» Task brief: Write out everything in the Pildappa Rock text below from "Just four storeys" down to "begin to shine.", word for word.

5 secret places in South Australia to greet the sun with a smile
Glowing tangerine and gold as the sun begins to rise, Pildappa Rock takes me completely by surprise. Fringed by weathered walls that flare like cresting waves frozen in time, it calls me to climb, luring me up a gently rising spur of prickly granite.
Just four storeys up I reach Pildappa’s lichen-covered summit, undulating and pitted with tiny waterholes called gnammas that cradle sweet, clear rainwater and nurture verdant grasses with delicate white blooms. Clinging precariously to its slopes, eroded boulders shed outer layers of granite like onion skins, and far below my feet a vast patchwork of farming plots stretches endlessly south.
There’s nothing busy about this uplifting sunrise scene. Once buried seven kilometres underground, Pildappa Rock has taken its time to rise from the earth and remains an unhurried place where it feels just right to rest. There are no walking trails or must-do activities, preserving the serenity atop this lonely island of mottled pink granite for solitude-seekers like me, watching the sun begin to shine.
Once buried seven kilometres underground, Pildappa Rock has taken its time to rise from the earth and remains an unhurriedly place where it feels just right to rest.
If you’ve never found your way to Pildappa Rock, it might be because this little viewpoint is located far off the beaten track at the top of the Eyre Peninsula. To discover it, you’d need to be en route between Port Augusta and Ceduna, and even then, the far more celebrated Gawler Ranges National Park might draw your attention north.
We set out for the Gawler Ranges too, but in the end, Pildappa’s pink granite inselberg eclipses every step of our too-hot hiking adventure on rocky national park trails, soothing us with a shady campsite beneath its irresistible, flaring walls. We surf the rock at sunrise, dare each other up ever-steepening walls and find new routes to the summit to stand, breathe and stretch above Pildappa’s pancake-flat surrounds.
Despite flying under the radar, the summit of Pildappa Rock is one of the loveliest places I’ve ever saluted the sun; a little chunk of wild juxtaposed against a vast agricultural canvas that I’ll forever treasure for the solitude it offers.

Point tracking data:
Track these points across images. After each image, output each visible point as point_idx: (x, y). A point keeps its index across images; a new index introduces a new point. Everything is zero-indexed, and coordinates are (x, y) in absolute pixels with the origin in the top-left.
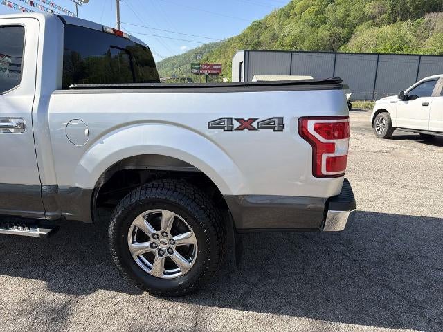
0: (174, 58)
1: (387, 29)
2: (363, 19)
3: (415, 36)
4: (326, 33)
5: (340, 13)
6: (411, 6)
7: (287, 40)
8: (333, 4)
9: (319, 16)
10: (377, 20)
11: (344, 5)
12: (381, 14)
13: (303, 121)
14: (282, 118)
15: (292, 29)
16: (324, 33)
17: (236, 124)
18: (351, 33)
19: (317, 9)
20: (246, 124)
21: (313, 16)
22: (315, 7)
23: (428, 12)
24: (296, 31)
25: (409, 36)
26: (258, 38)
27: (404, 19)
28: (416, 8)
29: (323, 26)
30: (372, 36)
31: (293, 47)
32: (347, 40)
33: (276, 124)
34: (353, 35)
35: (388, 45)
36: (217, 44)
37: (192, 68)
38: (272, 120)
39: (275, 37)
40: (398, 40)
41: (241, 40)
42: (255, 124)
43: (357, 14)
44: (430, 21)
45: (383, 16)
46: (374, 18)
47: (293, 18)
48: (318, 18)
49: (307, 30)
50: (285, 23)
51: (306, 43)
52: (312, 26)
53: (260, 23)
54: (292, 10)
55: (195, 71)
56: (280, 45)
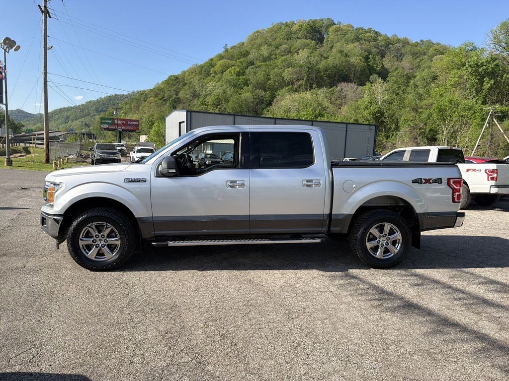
0: (69, 109)
1: (308, 95)
2: (283, 84)
3: (331, 103)
4: (249, 95)
5: (260, 76)
6: (324, 74)
7: (209, 100)
8: (253, 66)
9: (241, 77)
10: (295, 86)
11: (264, 69)
12: (298, 80)
13: (449, 180)
14: (441, 179)
15: (214, 88)
16: (247, 95)
17: (424, 181)
18: (273, 97)
19: (238, 70)
20: (428, 181)
21: (234, 77)
22: (236, 67)
23: (339, 81)
24: (218, 91)
25: (326, 103)
26: (177, 94)
27: (320, 86)
28: (329, 76)
29: (245, 88)
30: (294, 101)
31: (217, 107)
32: (270, 104)
33: (439, 181)
34: (275, 99)
35: (310, 110)
36: (123, 96)
37: (102, 123)
38: (438, 179)
39: (196, 95)
40: (318, 106)
41: (157, 95)
42: (431, 181)
43: (277, 79)
44: (342, 89)
45: (301, 82)
46: (293, 83)
47: (214, 76)
48: (239, 79)
49: (230, 90)
50: (206, 81)
51: (230, 103)
52: (235, 86)
53: (177, 78)
54: (212, 69)
55: (106, 126)
56: (203, 104)
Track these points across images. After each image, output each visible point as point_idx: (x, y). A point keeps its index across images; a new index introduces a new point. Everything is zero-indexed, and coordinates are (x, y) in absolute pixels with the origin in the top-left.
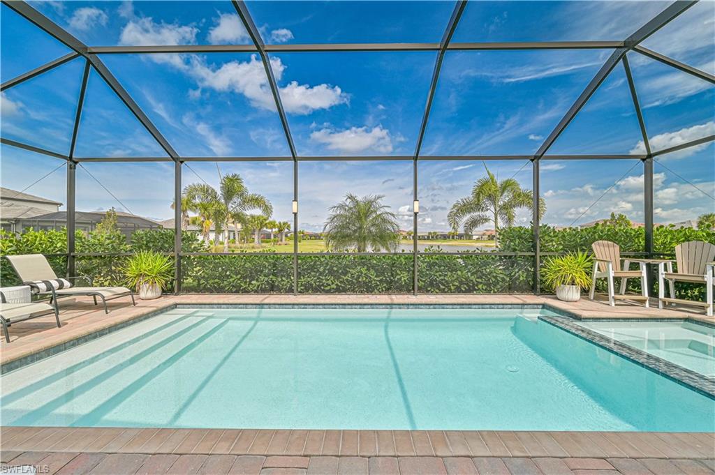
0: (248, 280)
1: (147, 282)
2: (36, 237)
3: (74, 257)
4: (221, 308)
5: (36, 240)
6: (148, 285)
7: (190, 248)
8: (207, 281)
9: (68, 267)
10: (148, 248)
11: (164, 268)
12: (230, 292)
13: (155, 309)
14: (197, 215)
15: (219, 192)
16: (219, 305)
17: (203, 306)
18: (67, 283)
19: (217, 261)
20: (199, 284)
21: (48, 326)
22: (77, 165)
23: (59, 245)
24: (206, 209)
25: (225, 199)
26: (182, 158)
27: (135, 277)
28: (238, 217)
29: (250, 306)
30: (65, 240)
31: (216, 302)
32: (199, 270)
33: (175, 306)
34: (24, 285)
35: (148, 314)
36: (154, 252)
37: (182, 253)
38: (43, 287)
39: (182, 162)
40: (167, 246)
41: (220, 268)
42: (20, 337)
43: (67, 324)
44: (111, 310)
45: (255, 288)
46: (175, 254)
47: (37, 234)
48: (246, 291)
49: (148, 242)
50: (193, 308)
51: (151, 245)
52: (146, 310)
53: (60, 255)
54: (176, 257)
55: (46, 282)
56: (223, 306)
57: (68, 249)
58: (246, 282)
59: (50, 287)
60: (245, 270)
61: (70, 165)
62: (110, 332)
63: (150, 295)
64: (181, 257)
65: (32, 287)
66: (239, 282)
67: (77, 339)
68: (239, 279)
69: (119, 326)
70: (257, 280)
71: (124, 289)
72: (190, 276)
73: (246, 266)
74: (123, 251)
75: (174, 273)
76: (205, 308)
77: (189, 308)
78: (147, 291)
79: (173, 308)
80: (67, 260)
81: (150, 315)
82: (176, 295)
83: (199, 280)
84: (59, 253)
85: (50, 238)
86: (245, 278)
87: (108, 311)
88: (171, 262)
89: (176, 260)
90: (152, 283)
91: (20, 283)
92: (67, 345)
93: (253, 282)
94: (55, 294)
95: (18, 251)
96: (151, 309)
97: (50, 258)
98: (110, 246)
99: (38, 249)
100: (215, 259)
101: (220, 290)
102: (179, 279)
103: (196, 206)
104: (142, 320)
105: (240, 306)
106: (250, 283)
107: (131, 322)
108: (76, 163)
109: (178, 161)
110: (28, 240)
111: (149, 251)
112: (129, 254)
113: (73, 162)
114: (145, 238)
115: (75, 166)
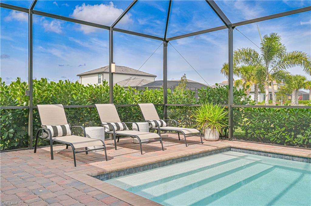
0: (293, 134)
1: (209, 127)
2: (149, 93)
3: (167, 106)
4: (267, 156)
5: (149, 95)
6: (210, 129)
7: (240, 101)
8: (254, 131)
9: (164, 114)
10: (210, 101)
11: (222, 116)
12: (275, 143)
13: (216, 148)
14: (240, 79)
15: (260, 53)
16: (266, 153)
17: (252, 152)
18: (165, 123)
19: (262, 114)
20: (247, 133)
21: (158, 149)
22: (168, 43)
23: (159, 99)
24: (247, 72)
25: (265, 59)
26: (233, 24)
27: (202, 123)
28: (279, 76)
29: (297, 158)
30: (163, 96)
31: (263, 149)
32: (247, 121)
33: (229, 149)
34: (146, 122)
35: (212, 151)
36: (213, 104)
37: (233, 105)
38: (153, 124)
39: (233, 28)
40: (222, 99)
41: (265, 120)
42: (146, 152)
43: (166, 149)
44: (189, 145)
45: (301, 142)
46: (228, 106)
47: (149, 92)
48: (290, 144)
49: (209, 96)
50: (243, 152)
51: (212, 99)
52: (210, 148)
53: (160, 105)
54: (229, 108)
55: (155, 121)
56: (269, 155)
57: (164, 102)
58: (290, 135)
59: (157, 125)
60: (290, 123)
61: (165, 44)
62: (189, 159)
63: (211, 137)
64: (233, 109)
65: (149, 124)
66: (284, 134)
67: (172, 160)
68: (283, 132)
69: (195, 156)
70: (302, 134)
71: (196, 131)
72: (240, 126)
73: (291, 119)
74: (193, 104)
75: (228, 122)
76: (253, 154)
77: (240, 152)
78: (210, 134)
79: (228, 150)
80: (163, 108)
81: (213, 152)
82: (229, 140)
83: (247, 130)
84: (159, 104)
85: (156, 94)
86: (291, 130)
87: (187, 145)
88: (226, 113)
89: (229, 111)
90: (213, 128)
91: (144, 121)
92: (168, 162)
93: (299, 136)
94: (160, 129)
95: (142, 102)
96: (214, 148)
97: (156, 106)
98: (186, 99)
99: (150, 101)
100: (261, 112)
101: (266, 141)
102: (232, 127)
103: (238, 71)
104: (208, 155)
105: (286, 157)
106: (295, 137)
107: (201, 155)
108: (167, 42)
109: (231, 27)
110: (146, 95)
111: (210, 103)
112: (197, 105)
113: (166, 41)
114: (207, 93)
115: (167, 44)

» Answer for this exercise:
Just four storeys up I reach Pildappa’s lichen-covered summit, undulating and pitted with tiny waterholes called gnammas that cradle sweet, clear rainwater and nurture verdant grasses with delicate white blooms. Clinging precariously to its slopes, eroded boulders shed outer layers of granite like onion skins, and far below my feet a vast patchwork of farming plots stretches endlessly south.
There’s nothing busy about this uplifting sunrise scene. Once buried seven kilometres underground, Pildappa Rock has taken its time to rise from the earth and remains an unhurried place where it feels just right to rest. There are no walking trails or must-do activities, preserving the serenity atop this lonely island of mottled pink granite for solitude-seekers like me, watching the sun begin to shine.